Sunday, 9 January 2011

where's my polygon?

Sometimes ideas seem to collide. I've been listening to the bbc's history of mathematics podcast and thinking about how to knit blankets.

The current "not quite Pi" blanket is progressing along in mindless knit stitches so I've been thinking about how to construct the second one.

Which leads to this:

Any n-sided regular polygon can be constructed out of n-isosceles triangles.
An isosceles triangle can be divided into two equal right angled triangles.

Right angled triangles can be constructed in knitting using short rows.

For example, a hexagon:
r is the radius of the polygon (how wide do you want it)
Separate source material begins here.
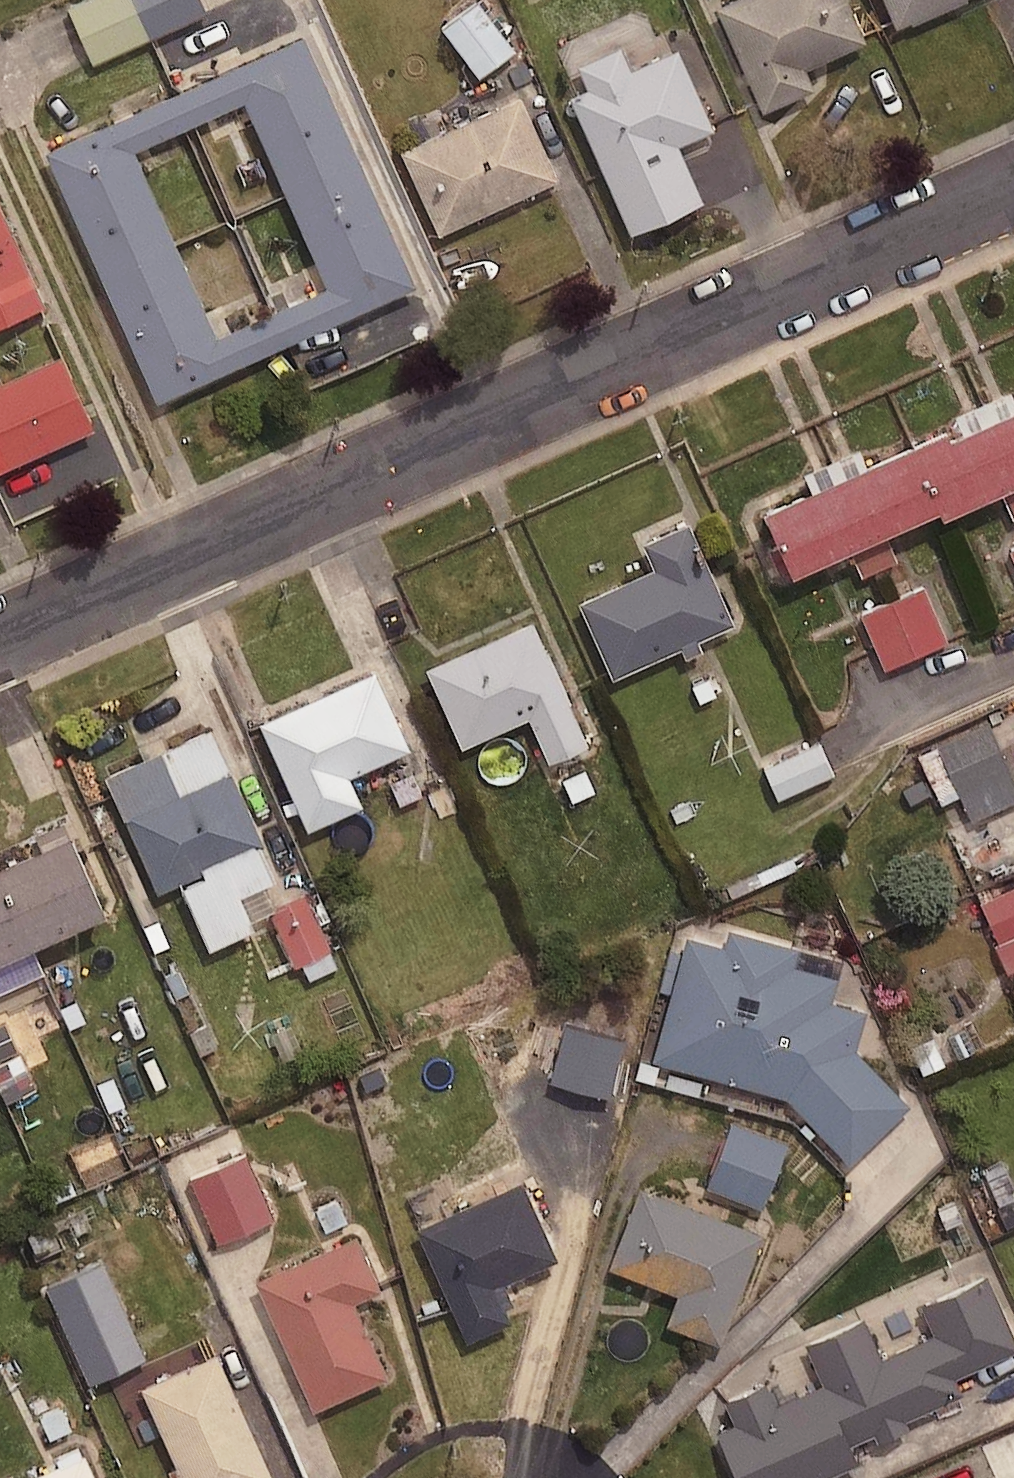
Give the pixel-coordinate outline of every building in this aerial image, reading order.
[(203,0),(71,0),(68,1),(94,55),(205,2),(203,0)] [(480,0),(467,0),(441,20),(478,69),(512,43),(480,0)] [(847,0),(716,0),(761,101),(811,79),(802,58),(861,32),(847,0)] [(896,19),(937,0),(888,0),(896,19)] [(656,43),(642,10),(553,48),(628,223),(700,192),(676,136),(712,120),(676,35),(656,43)] [(414,274),(302,25),(44,141),(156,390),(414,274)] [(553,172),(517,88),(400,139),(437,223),(553,172)] [(0,205),(0,313),(41,295),(0,205)] [(57,345),(0,371),(0,458),(90,418),(57,345)] [(1001,486),(1013,512),(1013,391),(948,419),(944,411),(759,491),(793,568),(849,544),(859,568),(897,552),(887,527),(943,503),(946,510),(1001,486)] [(580,591),(611,666),(679,637),(683,647),(702,639),(698,630),(728,617),(685,514),(643,531),(654,560),(580,591)] [(947,645),(925,589),(865,613),(887,669),(947,645)] [(586,735),(530,612),(426,659),(460,736),(527,706),(548,752),(586,735)] [(406,741),(372,663),(260,713),(307,820),(361,796),(348,767),(406,741)] [(986,717),(917,748),(940,797),(959,788),(971,813),(1013,793),(1013,778),(986,717)] [(180,875),(209,941),(254,921),(249,907),(282,893),(210,725),(107,769),(157,885),(180,875)] [(829,769),(815,736),(764,759),(778,792),(829,769)] [(14,964),(28,994),(75,973),(62,943),(71,939),(67,930),(111,910),(66,809),(0,838),(0,969),(1,970),(14,964)] [(131,852),(113,861),(153,946),(172,937),(131,852)] [(979,891),(1007,963),(1013,960),(1013,878),(979,891)] [(303,886),(267,901),(291,959),(300,955),(308,974),(335,962),(303,886)] [(652,1052),(785,1088),(848,1157),(910,1101),(852,1038),(861,1003),(826,994),(834,965),(794,955),(797,943),(726,924),(722,939),(684,929),(652,1052)] [(784,1138),(726,1116),(702,1177),(760,1199),(784,1138)] [(270,1210),(235,1129),(182,1152),(217,1234),(270,1210)] [(557,1250),(521,1170),(416,1217),(466,1332),(513,1311),(498,1276),(557,1250)] [(761,1223),(640,1177),(609,1259),(677,1285),(666,1315),(718,1334),(761,1223)] [(377,1281),(353,1228),(255,1272),(312,1400),(386,1367),(352,1292),(377,1281)] [(981,1263),(919,1290),(934,1324),(879,1348),(860,1307),(803,1332),(822,1375),(774,1396),(763,1371),(723,1389),(732,1409),(715,1417),(742,1477),(802,1477),(857,1454),(848,1436),(960,1386),(952,1368),(1013,1341),(1013,1338),(981,1263)] [(214,1345),(141,1378),(186,1477),(251,1477),(270,1469),(214,1345)] [(84,1444),(5,1477),(99,1477),(84,1444)]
e is the edge of the isosceles triangle

a is the angle between the two equal sides of the triangle (and is equal to 360/n)








The triangle is then split into two right angled triangles thus:

R will be the cm value of the rows needed
s will be the cm value of stitches needed


How many stitches do you need though?

Enough to make s cm.
s is the acute of angle a, so s = cos(a/2) * r
how many rows will you need to work in total?
R is the obtuse of angle a, so R= sin(a/2) * r

so for a 40 cm radius, 6 sided polygon...
The individual triangles will have 34.6cm worth of stitches, and 20cm worth of rows.

Translating R and s into knit stitches will give a shape something like this (note this is not the actual number of stitches and rows!):













Using Rowan Alpaca Cotton (simply because I have a ball band to hand) which has a gauge of 30 stitches and 38 rows to 10cm. Each triangle would have 104 stitches and 76 rows.

I'll try and set up an excel spreadsheet that asks for n (how many sides), r (how wide the shape should be), stitch and row gauge, then spits out instructions on how to actually knit the triangles. More coffee required first however.